▶ [Stored dataset items]
* * * * * * *
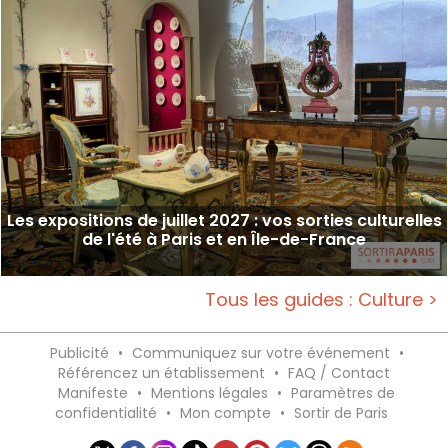
Les expositions de juillet 2027 : vos sorties culturelles
de l'été à Paris et en Île-de-France
Tous les guides : Culture >
Publicité
•
Communiquez sur votre événement
•
Référencez un établissement
•
FAQ / Contact
Manifeste
•
Mentions légales
•
Paramètres de
confidentialité
•
Mon compte
•
Sortir de Paris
* * * * * * *
Retype the listing from its start through the line containing "confidentialité", with both ends included. Leave the pictures out of your answer.

Les expositions de juillet 2027 : vos sorties culturelles
de l'été à Paris et en Île-de-France
Tous les guides : Culture >
Publicité
•
Communiquez sur votre événement
•
Référencez un établissement
•
FAQ / Contact
Manifeste
•
Mentions légales
•
Paramètres de
confidentialité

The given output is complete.